抜粋本文:
- - - -

河合隼雄さんは、ご存知の方も多いと思いますが、
日本に臨床心理士という職業を定着させたパイオニアです。

臨床心理士とは、心の病気や人間関係の悩みなどを抱えた人が相談に行く、
「心のお医者さん」みたいなものですが、精神科医とは違って、
対話を通じて、その人自身が病や悩みを克服していくお手伝いをする専門家です。

河合先生は、その豊富な現場体験から、心の病を抱えた人や、
子どもが育つ中で抱える様々な問題についての本を、たくさんお書きになりました。
それらの本は、易しい語り口が特長で、とっても読みやすい。
それでいて内容が深くて、読むたびに新たな気づきをいただけます。

この「子どもと悪」という本も、もちろんそういう一冊です。
でもタイトルがとてもショッキングですよね。
どういう事が書いてあるか、ワタクシなりに一言でまとめると、
「子どもが、悪いことをすることは、実はとても大切なのだ」という、
これまたショッキングなコトバになってしまいます。

もちろん、一冊の本を一言でまとめるなんてことは、著者にも本にも大変失礼ですので、
もう少し詳しく、内容をご紹介したいと思います。
まず、この本の主張がとても分かりやすく著されている、序文の一節をお読みください。

現代日本の親が子どもの教育に熱心なのはいいが、
何とかして「よい子」をつくろうとし、
そのためには「悪の排除」をすればよいと
単純に考える誤りを犯している人が多すぎる。
そのような子育ての犠牲者とでも呼びたい子どもたちに、
われわれ臨床心理士はよく会っている。

つまり「よい子」として育てられすぎた結果、
心の病に苦しんでいる人たちをたくさん診てこられた、ということなのでしょう。
それは、プレーパークの世話人を長年続けた、今のワタクシにとってみれば、
意外でもなんでもない、「よくある話」です。

でも約20年前、子どもが生まれたばかりの頃の自分を思い返してみると、
「危ないもの、怖いもの、悪いことから、子どもを遠ざけねばならない」と、
真剣に考えていたことに、思い至ります。
こうした考えから脱却するきっかけになったのは、はらっぱに出会って、
自分自身の子ども時代を、改めて見つめ直したことからでした。

「よく考えたら、自分も相当デタラメな事やってきたし、
それがでも、育ちの中で大いに役立ったよな」と思い出せたことが、
「悪から子どもを遠ざけなければ」という単純な考え方から
目覚めるきっかけとなったのでした。

と言っても、もちろんこの本の中でも「悪」を全肯定しているわけではありません。
むしろ非常に危険な悪をスルーしてしまう甘い親のことは、
厳に戒めていらっしゃいます。
しかし一方で、悪が子どもの育ちに寄与することもある、とも説かれています。

例えば、この本の第1章は「悪と創造」というタイトルです。
その内容は、例えば大学教授や作家など、創造的な仕事をしてきた方々、
何人もにインタビューをした結果、全員が子ども時代になかなかの
「悪」をしてきたことが明らかになります。
学校に3分の1ぐらいしか行かなかった人、毎夜のように盛り場に繰り出していた人、
万引き衝動が出てどうしようもなかった人…などなど。

- - - -

提示資料:
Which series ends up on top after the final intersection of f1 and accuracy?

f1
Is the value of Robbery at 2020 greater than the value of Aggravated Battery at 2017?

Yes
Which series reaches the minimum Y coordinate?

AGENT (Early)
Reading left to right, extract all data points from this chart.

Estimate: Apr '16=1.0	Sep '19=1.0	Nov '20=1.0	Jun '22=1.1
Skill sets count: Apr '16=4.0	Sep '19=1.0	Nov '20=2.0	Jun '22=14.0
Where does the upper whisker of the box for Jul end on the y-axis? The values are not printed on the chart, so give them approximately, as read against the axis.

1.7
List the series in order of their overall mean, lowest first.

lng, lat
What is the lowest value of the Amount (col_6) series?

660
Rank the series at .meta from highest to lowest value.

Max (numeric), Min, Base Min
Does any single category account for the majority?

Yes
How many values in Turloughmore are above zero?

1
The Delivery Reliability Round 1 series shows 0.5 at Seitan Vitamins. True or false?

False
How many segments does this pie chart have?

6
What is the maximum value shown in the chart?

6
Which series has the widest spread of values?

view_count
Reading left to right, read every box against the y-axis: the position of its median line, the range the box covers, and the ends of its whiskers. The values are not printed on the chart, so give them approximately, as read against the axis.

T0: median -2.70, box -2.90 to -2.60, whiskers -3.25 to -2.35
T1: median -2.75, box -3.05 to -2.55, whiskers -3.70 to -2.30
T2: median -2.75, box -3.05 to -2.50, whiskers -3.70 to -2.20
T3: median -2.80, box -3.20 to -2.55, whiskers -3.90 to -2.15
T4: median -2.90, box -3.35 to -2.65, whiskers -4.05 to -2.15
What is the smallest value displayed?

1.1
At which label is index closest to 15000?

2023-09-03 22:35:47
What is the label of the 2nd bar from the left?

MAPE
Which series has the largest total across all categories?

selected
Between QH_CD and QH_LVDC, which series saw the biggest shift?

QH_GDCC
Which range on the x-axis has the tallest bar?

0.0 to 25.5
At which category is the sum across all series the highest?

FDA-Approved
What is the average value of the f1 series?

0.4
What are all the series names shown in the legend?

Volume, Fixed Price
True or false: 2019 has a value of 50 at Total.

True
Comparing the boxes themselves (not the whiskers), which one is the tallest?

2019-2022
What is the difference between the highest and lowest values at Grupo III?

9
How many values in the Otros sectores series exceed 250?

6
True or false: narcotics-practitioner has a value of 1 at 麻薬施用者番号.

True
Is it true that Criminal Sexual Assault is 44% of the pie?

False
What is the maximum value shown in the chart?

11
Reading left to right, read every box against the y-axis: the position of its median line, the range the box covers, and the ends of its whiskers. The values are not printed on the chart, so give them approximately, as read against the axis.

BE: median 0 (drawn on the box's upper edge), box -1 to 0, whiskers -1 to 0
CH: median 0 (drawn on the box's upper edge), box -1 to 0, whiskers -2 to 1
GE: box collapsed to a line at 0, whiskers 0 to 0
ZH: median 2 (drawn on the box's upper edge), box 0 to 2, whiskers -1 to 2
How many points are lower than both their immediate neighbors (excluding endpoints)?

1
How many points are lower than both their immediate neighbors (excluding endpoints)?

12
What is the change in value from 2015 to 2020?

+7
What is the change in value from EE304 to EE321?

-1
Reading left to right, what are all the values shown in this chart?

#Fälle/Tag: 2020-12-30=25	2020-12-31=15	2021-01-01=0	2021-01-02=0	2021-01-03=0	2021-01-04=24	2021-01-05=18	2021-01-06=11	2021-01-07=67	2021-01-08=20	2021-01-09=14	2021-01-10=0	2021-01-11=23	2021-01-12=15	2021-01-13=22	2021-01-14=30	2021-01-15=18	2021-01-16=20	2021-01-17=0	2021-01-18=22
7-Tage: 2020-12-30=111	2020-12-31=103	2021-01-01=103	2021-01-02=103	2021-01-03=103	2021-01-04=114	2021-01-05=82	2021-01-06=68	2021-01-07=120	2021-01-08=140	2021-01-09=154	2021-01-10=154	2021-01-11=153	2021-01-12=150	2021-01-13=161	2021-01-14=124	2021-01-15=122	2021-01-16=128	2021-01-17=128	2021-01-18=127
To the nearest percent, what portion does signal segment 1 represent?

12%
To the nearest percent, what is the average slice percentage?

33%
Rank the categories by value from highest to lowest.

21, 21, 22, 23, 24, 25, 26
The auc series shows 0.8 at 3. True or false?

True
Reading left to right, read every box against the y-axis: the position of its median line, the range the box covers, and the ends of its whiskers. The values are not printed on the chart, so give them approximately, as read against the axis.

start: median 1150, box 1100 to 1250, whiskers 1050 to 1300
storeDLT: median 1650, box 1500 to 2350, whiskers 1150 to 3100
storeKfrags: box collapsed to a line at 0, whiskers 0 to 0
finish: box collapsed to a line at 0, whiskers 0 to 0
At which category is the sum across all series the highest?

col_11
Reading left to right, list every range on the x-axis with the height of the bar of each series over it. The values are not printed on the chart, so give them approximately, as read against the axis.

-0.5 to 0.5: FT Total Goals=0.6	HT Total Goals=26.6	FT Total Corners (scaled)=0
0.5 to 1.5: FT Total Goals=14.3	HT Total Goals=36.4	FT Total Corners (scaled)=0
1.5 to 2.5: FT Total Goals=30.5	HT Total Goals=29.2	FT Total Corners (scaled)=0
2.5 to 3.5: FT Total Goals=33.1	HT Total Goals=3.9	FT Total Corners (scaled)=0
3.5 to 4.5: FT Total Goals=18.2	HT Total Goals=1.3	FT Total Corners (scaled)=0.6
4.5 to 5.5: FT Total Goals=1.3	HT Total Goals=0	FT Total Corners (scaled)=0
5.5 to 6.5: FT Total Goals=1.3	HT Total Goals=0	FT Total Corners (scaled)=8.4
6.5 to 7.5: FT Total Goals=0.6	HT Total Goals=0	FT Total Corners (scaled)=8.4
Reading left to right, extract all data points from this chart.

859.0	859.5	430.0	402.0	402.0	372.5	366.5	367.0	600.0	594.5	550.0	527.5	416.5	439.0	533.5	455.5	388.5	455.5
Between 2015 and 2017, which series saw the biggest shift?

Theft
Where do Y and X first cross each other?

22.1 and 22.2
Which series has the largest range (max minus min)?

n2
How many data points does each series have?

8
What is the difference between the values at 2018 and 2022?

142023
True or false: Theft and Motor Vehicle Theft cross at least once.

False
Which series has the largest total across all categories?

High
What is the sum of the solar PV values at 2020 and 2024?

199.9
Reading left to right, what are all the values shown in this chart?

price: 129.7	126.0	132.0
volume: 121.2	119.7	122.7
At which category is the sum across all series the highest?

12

- - - -

課題:
抜粋本文のうち、「こうした考えから脱却するきっかけになったのは、はらっぱに出会って、」から始まり「例えば、この本の第1章は「悪と創造」というタイトルです。」までの範囲を、一字一句変えずに出力すること。 資料は抜粋本文の内容とは無関係である。

回答欄:
こうした考えから脱却するきっかけになったのは、はらっぱに出会って、
自分自身の子ども時代を、改めて見つめ直したことからでした。

「よく考えたら、自分も相当デタラメな事やってきたし、
それがでも、育ちの中で大いに役立ったよな」と思い出せたことが、
「悪から子どもを遠ざけなければ」という単純な考え方から
目覚めるきっかけとなったのでした。

と言っても、もちろんこの本の中でも「悪」を全肯定しているわけではありません。
むしろ非常に危険な悪をスルーしてしまう甘い親のことは、
厳に戒めていらっしゃいます。
しかし一方で、悪が子どもの育ちに寄与することもある、とも説かれています。

例えば、この本の第1章は「悪と創造」というタイトルです。